Thomas S. Maine

College Tuition

The increasing cost of college is a threat to the United States.

Dear Future President,

I am currently a senior in high school, and will apply to college this month. I plan to major in business, and I would like to attend college somewhere in New England. Like most people attending college, I plan to leave with a degree and a large amount of debt.

This widespread accumulation of student debt can’t be good for the economy. Instead of spending money and thus stimulating the private sector, young people in the workforce will be holding onto their money and trying to pay off loans. If you look at a graph of both median income and college tuition over time, you’ll notice that median income has hardly risen, while the cost of college has shot up exponentially. When weighing the option of whether college is worth the cost, you can simply ask, will the money I make with a degree outweigh the cost of that degree? If this trend of increasing college tuition is to stay, the question of whether college is worth it will more and more be answered with a “no”.

The good thing is that this is finally becoming an issue that we are beginning to see politicians speak about.

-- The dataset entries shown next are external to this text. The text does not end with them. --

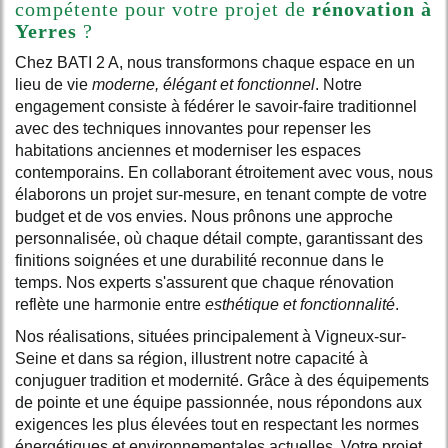
compétente pour votre projet de
rénovation à
Yerres
?
Chez BATI 2 A, nous transformons chaque espace en un
lieu de vie
moderne, élégant et fonctionnel
. Notre
engagement consiste à fédérer le savoir-faire traditionnel
avec des techniques innovantes pour repenser les
habitations anciennes et moderniser les espaces
contemporains. En collaborant étroitement avec vous, nous
élaborons un projet sur-mesure, en tenant compte de votre
budget et de vos envies. Nous prônons une approche
personnalisée, où chaque détail compte, garantissant des
finitions soignées et une durabilité reconnue dans le
temps. Nos experts s'assurent que chaque rénovation
reflète une harmonie entre
esthétique et fonctionnalité
.
Nos réalisations, situées principalement à Vigneux-sur-
Seine et dans sa région, illustrent notre capacité à
conjuguer tradition et modernité. Grâce à des équipements
de pointe et une équipe passionnée, nous répondons aux
exigences les plus élevées tout en respectant les normes
énergétiques et environnementales actuelles. Votre projet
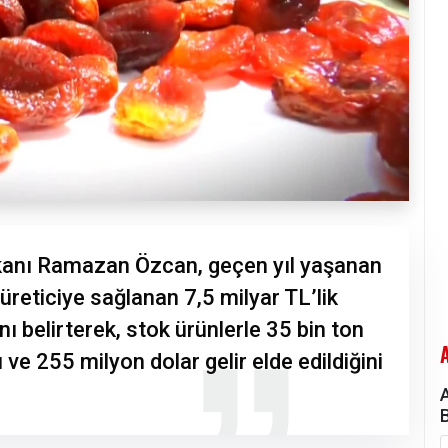
kanı Ramazan Özcan, geçen yıl yaşanan
 üreticiye sağlanan 7,5 milyar TL’lik
 belirterek, stok ürünlerle 35 bin ton
ı ve 255 milyon dolar gelir elde edildiğini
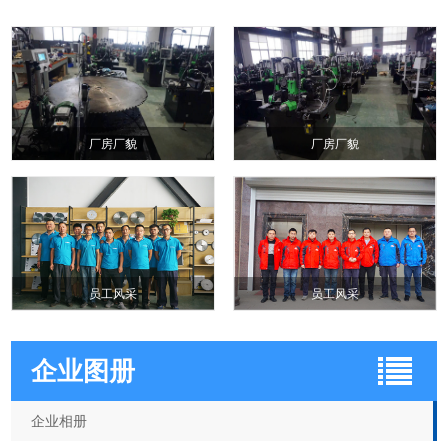
厂房厂貌
厂房厂貌
员工风采
员工风采
企业图册
企业相册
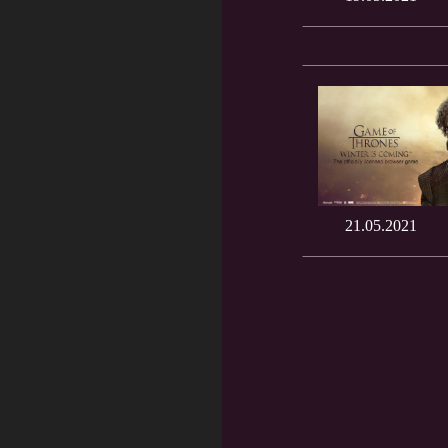
21.05.2021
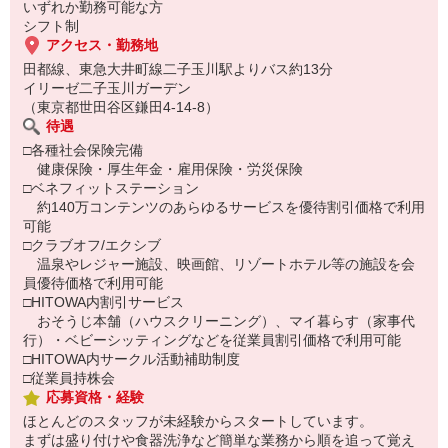
いずれか勤務可能な方
シフト制
アクセス・勤務地
田都線、東急大井町線二子玉川駅よりバス約13分
イリーゼ二子玉川ガーデン
（東京都世田谷区鎌田4-14-8）
待遇
□各種社会保険完備
健康保険・厚生年金・雇用保険・労災保険
□ベネフィットステーション
約140万コンテンツのあらゆるサービスを優待割引価格で利用
可能
□クラブオフ/エクシブ
温泉やレジャー施設、映画館、リゾートホテル等の施設を会
員優待価格で利用可能
□HITOWA内割引サービス
おそうじ本舗（ハウスクリーニング）、マイ暮らす（家事代
行）・ベビーシッティングなどを従業員割引価格で利用可能
□HITOWA内サークル活動補助制度
□従業員持株会
応募資格・経験
ほとんどのスタッフが未経験からスタートしています。
まずは盛り付けや食器洗浄など簡単な業務から順を追って覚え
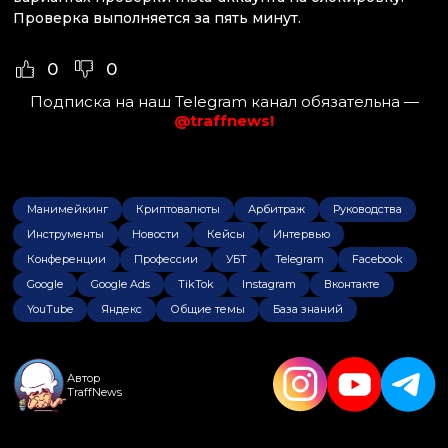
Проверка выполняется за пять минут.
0
0
Подписка на наш Telegram канал обязательна —
@traffnews!
Манимейкинг
Криптовалюты
Арбитраж
Руководства
Инструменты
Новости
Кейсы
Интервью
Конференции
Профессии
УБТ
Telegram
Facebook
Google
Google Ads
TikTok
Instagram
Вконтакте
YouTube
Яндекс
Общие темы
База знаний
Автор
TraffNews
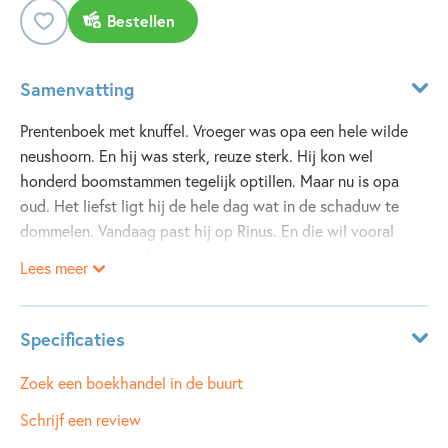
Bestellen
Samenvatting
Prentenboek met knuffel. Vroeger was opa een hele wilde
neushoorn. En hij was sterk, reuze sterk. Hij kon wel
honderd boomstammen tegelijk optillen. Maar nu is opa
oud. Het liefst ligt hij de hele dag wat in de schaduw te
dommelen. Vandaag past hij op Rinus. En die wil vooral
spelen en ravotten!
Lees meer
Specificaties
ISBN:
9789089674449
Zoek een boekhandel in de buurt
NUR:
273
Schrijf een review
Type:
Hardcover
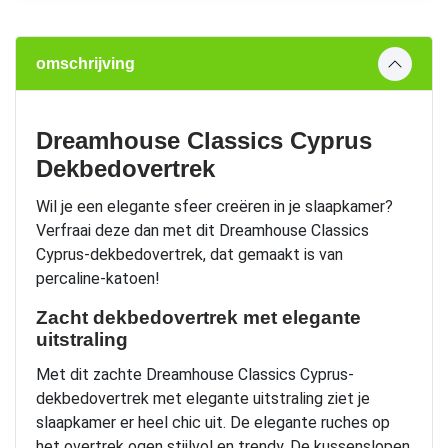
omschrijving
Dreamhouse Classics Cyprus
Dekbedovertrek
Wil je een elegante sfeer creëren in je slaapkamer?
Verfraai deze dan met dit Dreamhouse Classics
Cyprus-dekbedovertrek, dat gemaakt is van
percaline-katoen!
Zacht dekbedovertrek met elegante
uitstraling
Met dit zachte Dreamhouse Classics Cyprus-
dekbedovertrek met elegante uitstraling ziet je
slaapkamer er heel chic uit. De elegante ruches op
het overtrek ogen stijlvol en trendy. De kussenslopen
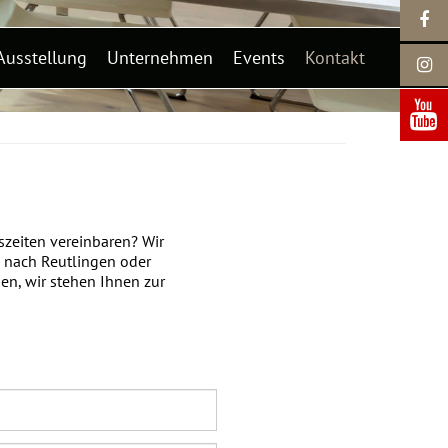
Ausstellung
Unternehmen
Events
Kontakt
zeiten vereinbaren? Wir
e nach Reutlingen oder
n, wir stehen Ihnen zur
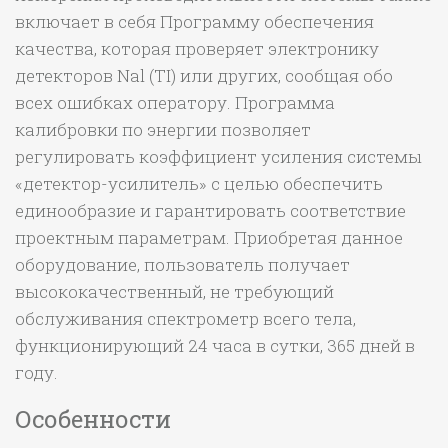
включает в себя Программу обеспечения
качества, которая проверяет электронику
детекторов Nal (TI) или других, сообщая обо
всех ошибках оператору. Программа
калибровки по энергии позволяет
регулировать коэффициент усиления системы
«детектор-усилитель» c целью обеспечить
единообразие и гарантировать соответствие
проектным параметрам. Приобретая данное
оборудование, пользователь получает
высококачественный, не требующий
обслуживания спектрометр всего тела,
функционирующий 24 часа в сутки, 365 дней в
году.
Особенности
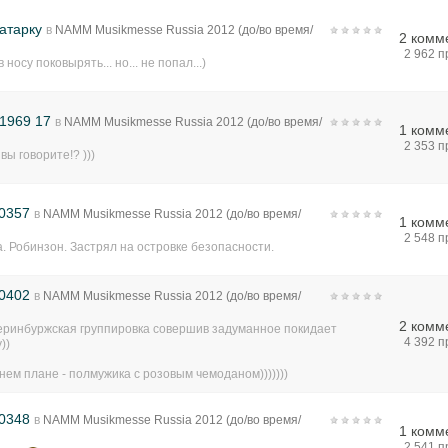
атарку
в
NAMM Musikmesse Russia 2012 (до/во время/
2 комм
)
2 962 
в носу поковырять... но... не попал...)
1969 17
в
NAMM Musikmesse Russia 2012 (до/во время/
1 комм
)
2 353 
 вы говорите!? )))
0357
в
NAMM Musikmesse Russia 2012 (до/во время/
1 комм
)
2 548 
. Робинзон. Застрял на островке безопасности.
0402
в
NAMM Musikmesse Russia 2012 (до/во время/
)
2 комм
теринбуржская группировка совершив задуманное покидает
4 392 
))
нем плане - полмужика с розовым чемоданом)))))))
0348
в
NAMM Musikmesse Russia 2012 (до/во время/
1 комм
)
2 541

This year, a proposal for tuition-free college was brought up by a democratic nominee. Another had a plan to make college debt-free. Some think that these plans are farfetched, but this issue is important enough that realistic solutions must be presented. With an increasingly global economy, it is essential that the United States keeps up, and higher education being too expensive will not help our cause. How will you solve the problem of the cost of college?